*** Record set ***
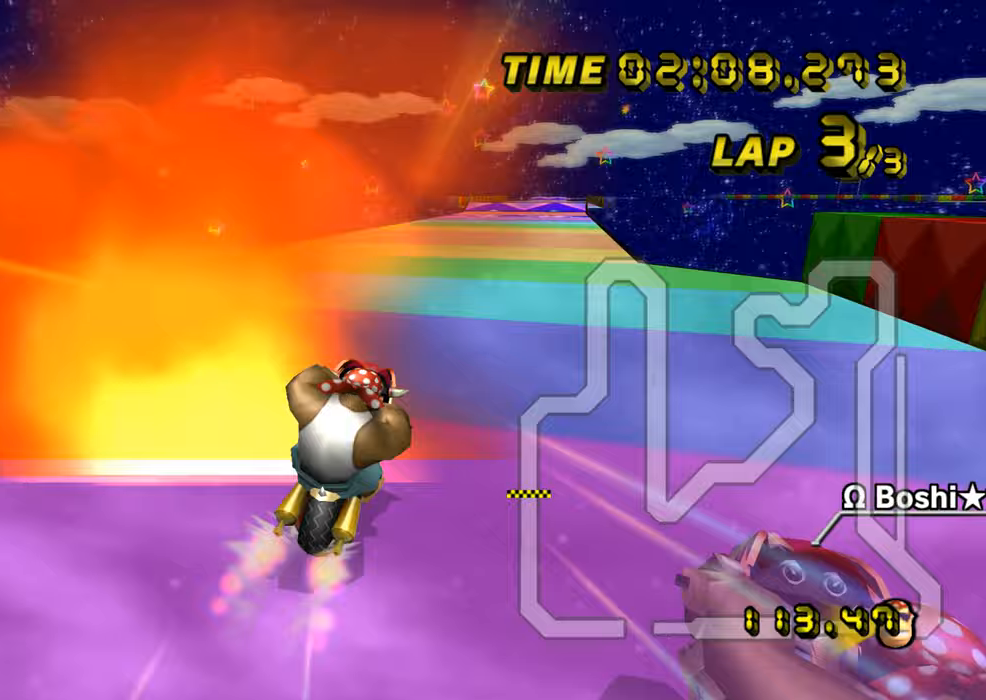
{"buttons": ["A"], "left_stick": "center", "events": [[250, "left_stick", "right"], [334, "left_stick", "center"]]}
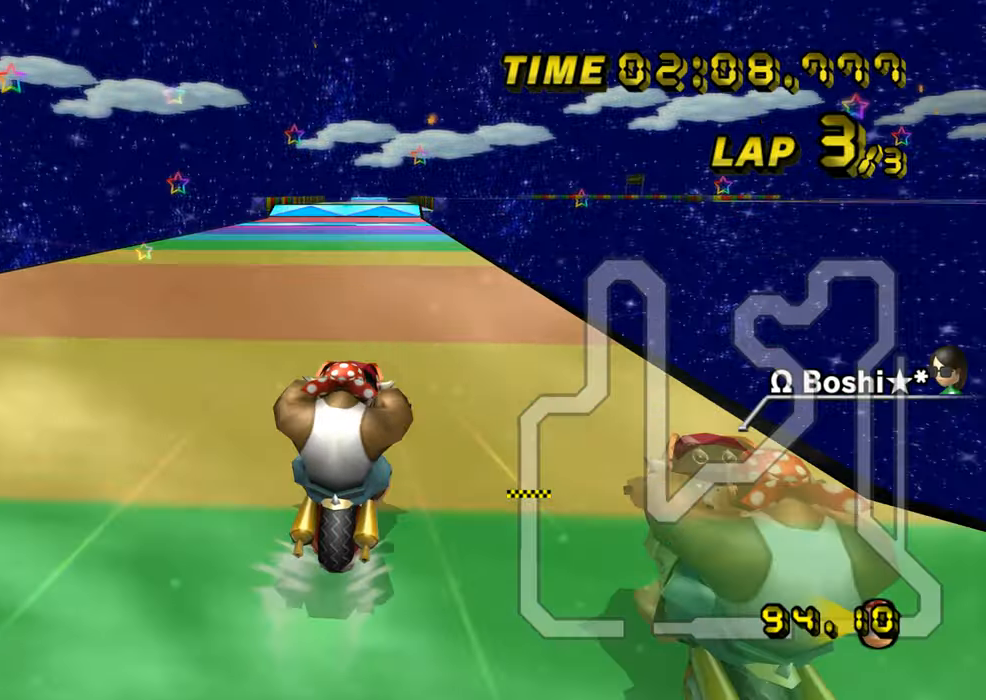
{"buttons": ["A"], "left_stick": "center", "events": []}
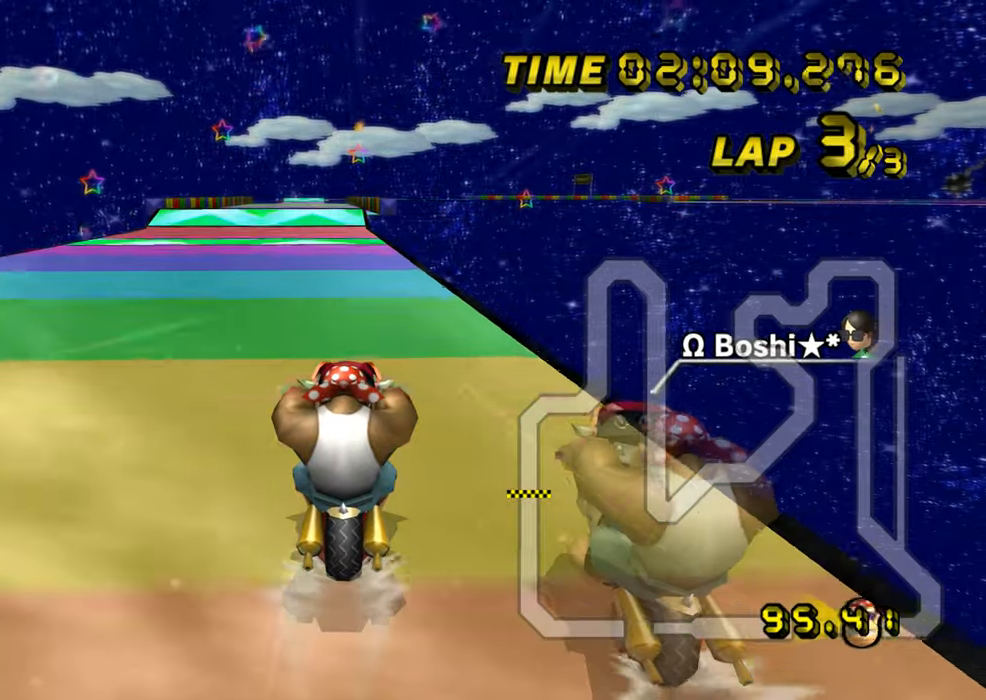
{"buttons": ["A"], "left_stick": "center", "events": []}
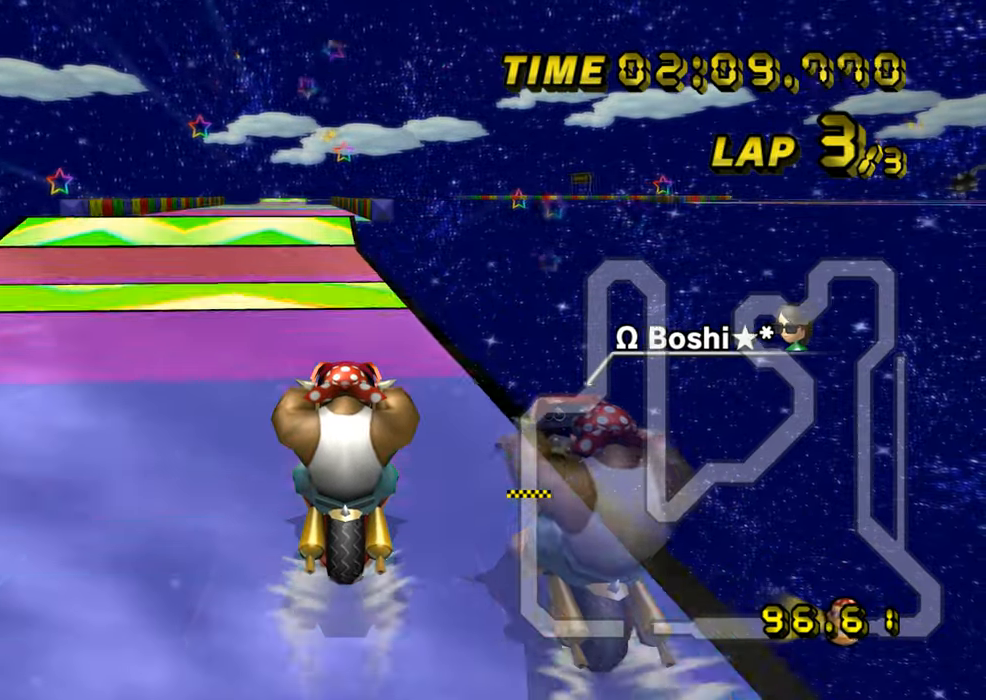
{"buttons": ["A"], "left_stick": "right", "events": [[150, "left_stick", "down-right"], [250, "left_stick", "right"]]}
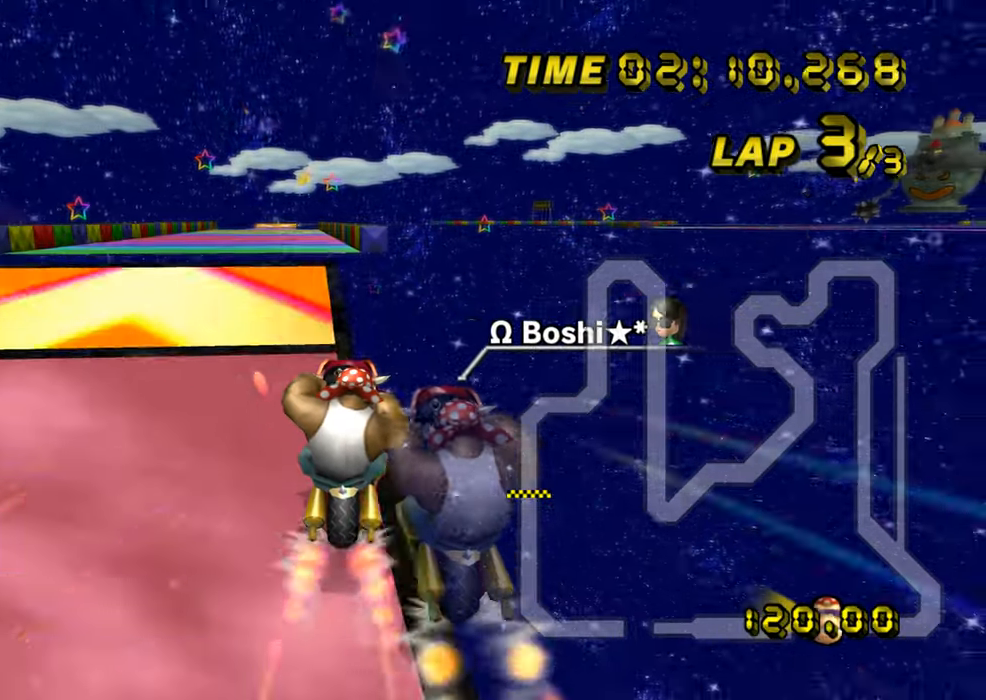
{"buttons": ["A", "R1"], "left_stick": "left", "events": [[100, "left_stick", "left"], [117, "R1", "down"], [150, "DPAD_UP", "down"], [167, "DPAD_UP", "up"]]}
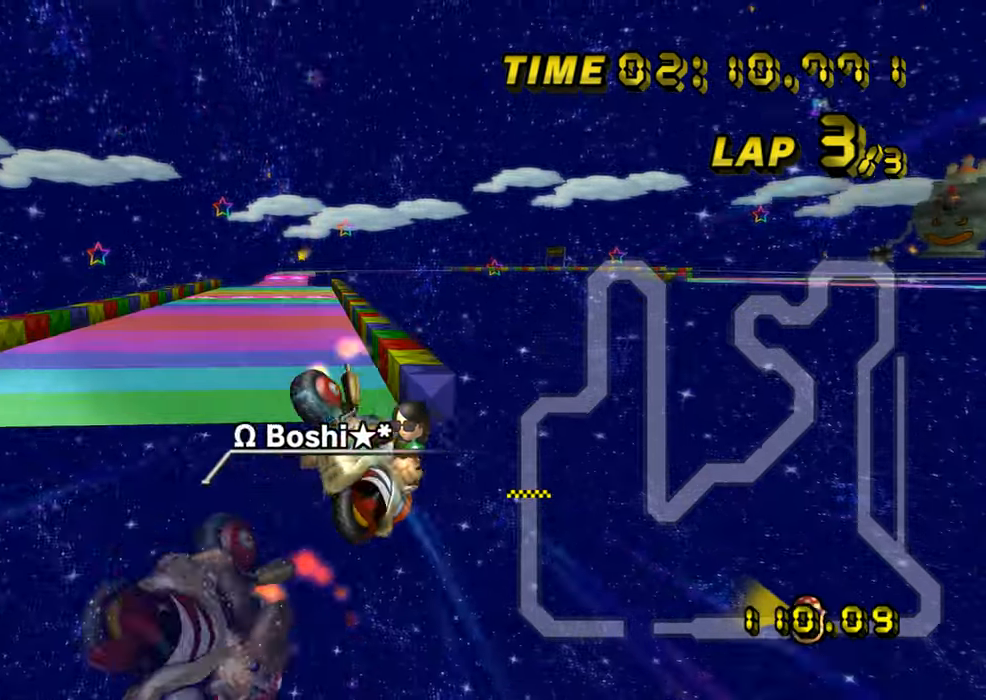
{"buttons": ["A", "R1"], "left_stick": "up-left", "events": [[100, "R1", "up"], [166, "left_stick", "up-left"], [483, "R1", "down"]]}
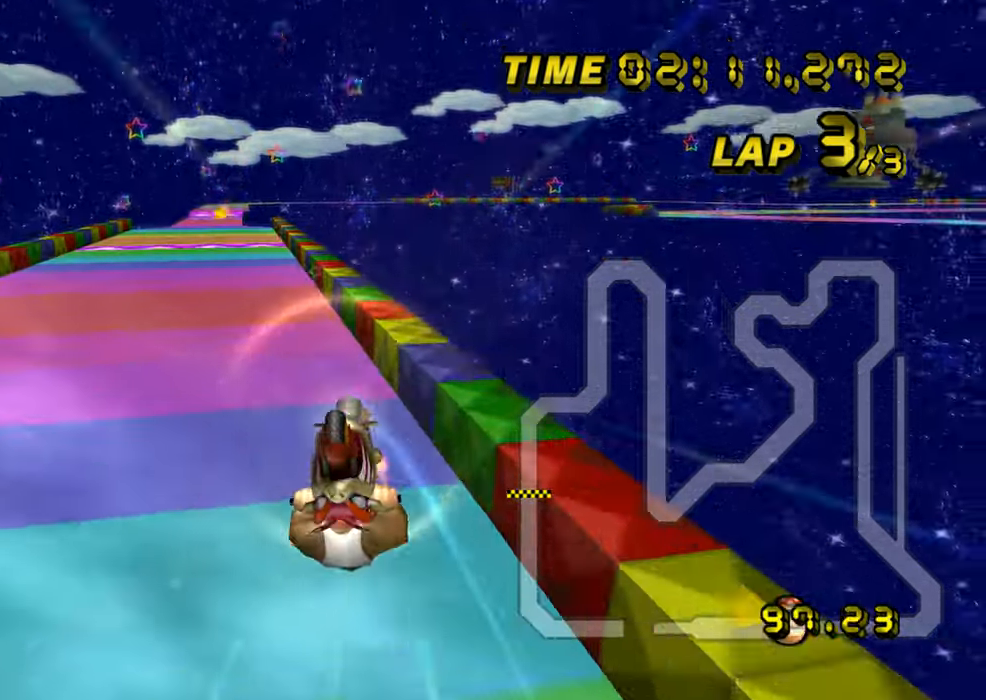
{"buttons": ["A", "R1"], "left_stick": "left", "events": [[267, "left_stick", "left"]]}
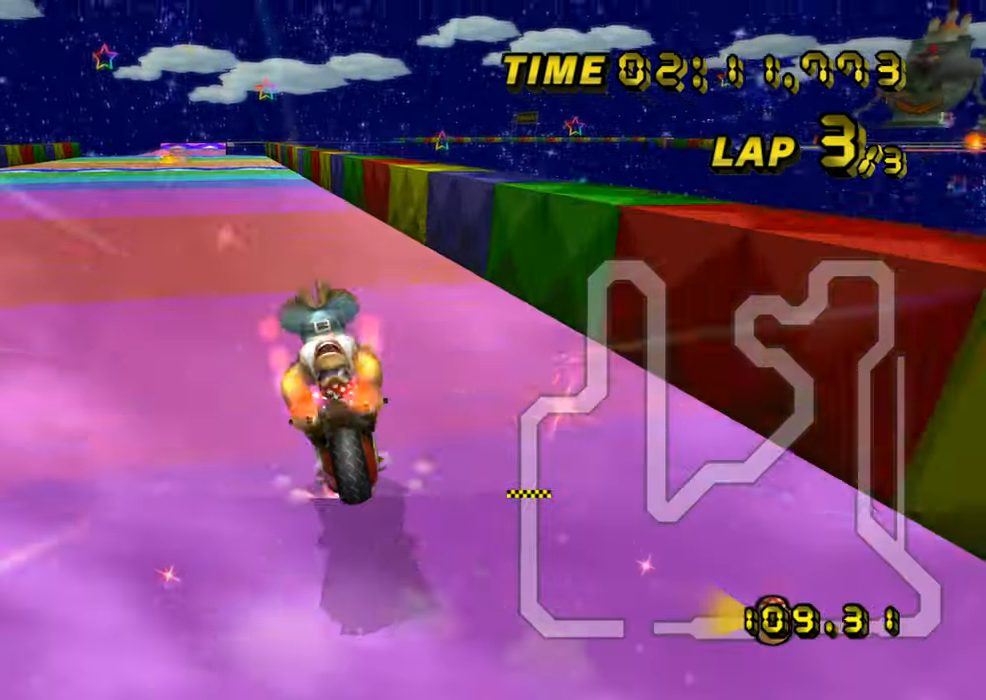
{"buttons": ["A"], "left_stick": "center", "events": [[50, "R1", "up"], [66, "DPAD_UP", "down"], [66, "left_stick", "center"], [83, "DPAD_UP", "up"], [250, "DPAD_UP", "down"], [266, "DPAD_UP", "up"]]}
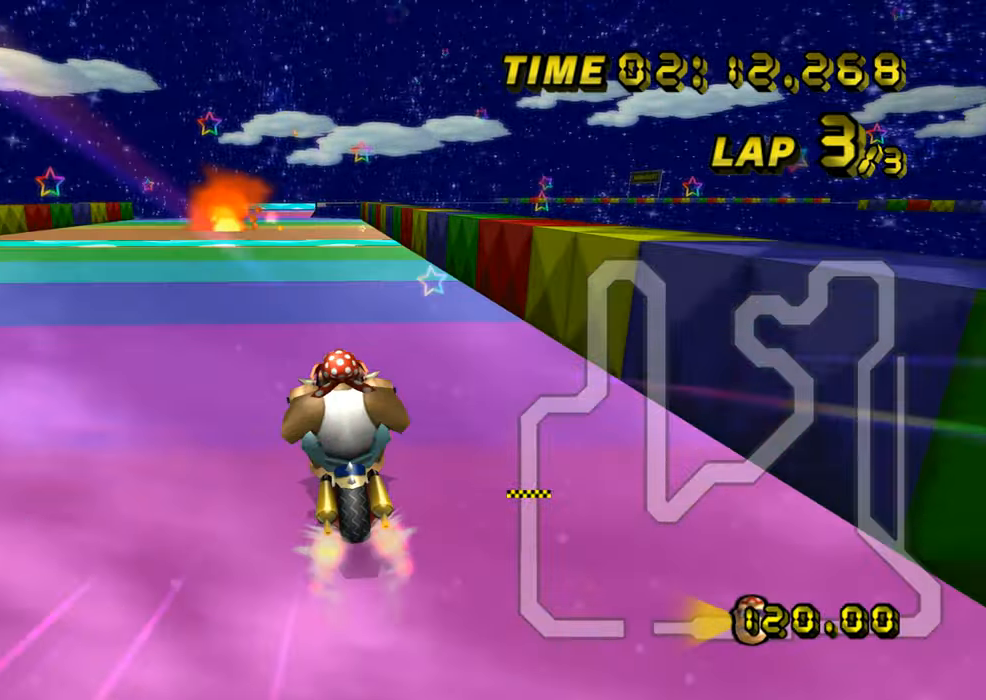
{"buttons": ["A"], "left_stick": "right", "events": [[450, "left_stick", "right"]]}
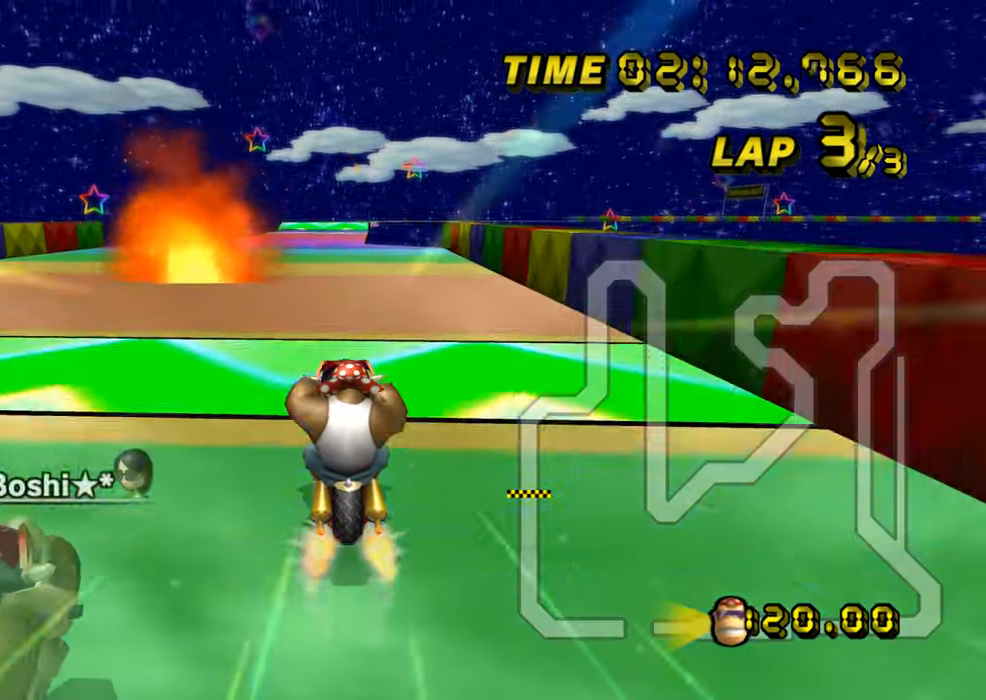
{"buttons": ["A"], "left_stick": "center", "events": [[166, "left_stick", "down-right"], [483, "left_stick", "center"]]}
*** End of Record set ***
→ **Problem**: Count the lines in the records above that contain the word "center", and give only that number.

→ **Task solution**: 5